5. Grocery Shopping. Thall shall not shop hungry. This is very important. Before you go to the grocery store make sure that you have eaten. If you show up to the store ravenous because you have thrown away all of your food, you will be much more likely to over-buy and run the risk of buying items that are not a part of your plan.
6. Support. Align yourself with family, friends, co-workers, pets, etc. who provide you with the support you need to take on this challenge. This might not be the best time to go out with your binge partner in crime or to spend excessive time talking to your “diets don’t work” cynical friends and/or family. We are not cutting anyone out, we are just choosing to surrounding ourselves with the people who will support us on this journey. Have a friend who wants to join you on the challenge? Even better! Having someone experience a new eating plan with you is always helpful. However, you can certainly do it alone. In fact, I took on this challenge alone and have found my support system along the way!
7. Sleep/Schedule. If you work a regular 9-5 job, your schedule is probably fairly dictated, which can be a good thing. If you have a more nebulous schedule, it may be helpful to add a little bit of structure to your days.
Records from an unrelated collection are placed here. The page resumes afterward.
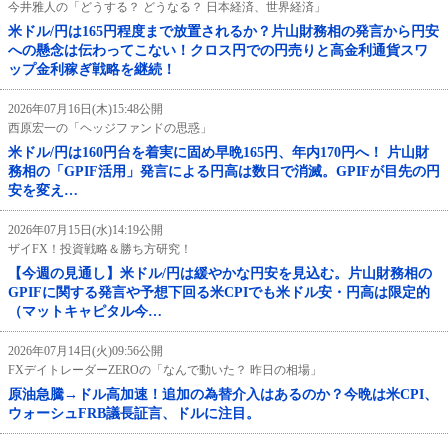
今井雅人の「どうする？ どうなる？ 日本経済、世界経済」
米ドル/円は165円程度まで放置されるか？片山財務相の発言から円安
への懸念は伝わってこない！クロス円での円売りと高金利通貨スワ
ップ金利稼ぎ戦略を継続！
2026年07月16日(木)15:48公開
西原宏一の「ヘッジファンドの思惑」
米ドル/円は160円台を着実に固め早晩165円、年内170円へ！ 片山財
務相の「GPIF活用」発言による円高は数日で消滅。GPIFが目先の円
安を変え…
2026年07月15日(水)14:19公開
ザイFX！投資戦略＆勝ち方研究！
【今週の見通し】米ドル/円は緩やかな円安を見込む。片山財務相の
GPIFに関する発言や予想下回る米CPIでも米ドル安・円高は限定的
（マットキャピタル今…
2026年07月14日(火)09:56公開
FXデイトレーダーZEROの「なんで動いた？ 昨日の相場」
原油急騰→ドル高加速！追加の為替介入はあるのか？今晩は米CPI、
ウォーシュFRB議長証言、ドルに注目。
Schedule meal times, time for work, time to take a walk or meditate, and make sure to get adequate sleep. This will all be very helpful with keeping you on track.
8. Distractions. How many times have you opened and closed the fridge? Some of this behavior is habitual and will not stop even when your “old friends” are no longer in the fridge. Most of the time, at least for me, this is happening out of boredom. Find a hobby, take up writing, knitting, walking, meditating, painting, watching house of cards (away from the kitchen.) If you are keeping yourself busy you won’t be tempted to eat out of boredom.
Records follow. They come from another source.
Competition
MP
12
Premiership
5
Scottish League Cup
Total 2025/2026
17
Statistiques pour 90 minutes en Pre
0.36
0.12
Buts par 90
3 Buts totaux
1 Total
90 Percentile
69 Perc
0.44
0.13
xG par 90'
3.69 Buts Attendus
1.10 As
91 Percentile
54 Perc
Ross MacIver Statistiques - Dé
9. Avoid Restaurants. Obviously, you may find yourself eating out a few times here and there but try to keep this to a minimum. It will be much harder to stay on track and you can’t control what you are eating as much when you are not the one doing the cooking. If you work and cooking during the week is hard, try preparing your meals ahead of time on a sunday. You can even involve your family in the process or if you live alone turn up the music and throw yourself a weekly cooking party. Go ahead, sing along, dance to the music, no one is watching!
10. Be prepared. When possible, prepare for the unexpected. Ever gone to the movies on a diet? The smell of popcorn swimming through the air can be lethal to anyone trying to go carb-less. I call my solution: battle of the senses. When I go to the movies, I bring an orange or clementine. The scent of the citrus will overpower the popcorn smell and the sweetness of the fruit will be just enough to give you a little spike without causing too much damage. It is important to think ahead in situations like this.
11. Evaluate. You have made it over the 4 day hump. How do you feel? Is it getting easier? Do a check-in with yourself and decide how you would like to move forward.
12. Celebrate! You did it, you have mastered the impossible! Be proud of yourself. If you can conquer your addiction to carbs, imagine what other impossible feats you can overcome!
You…..You’re good you….You’re very very good!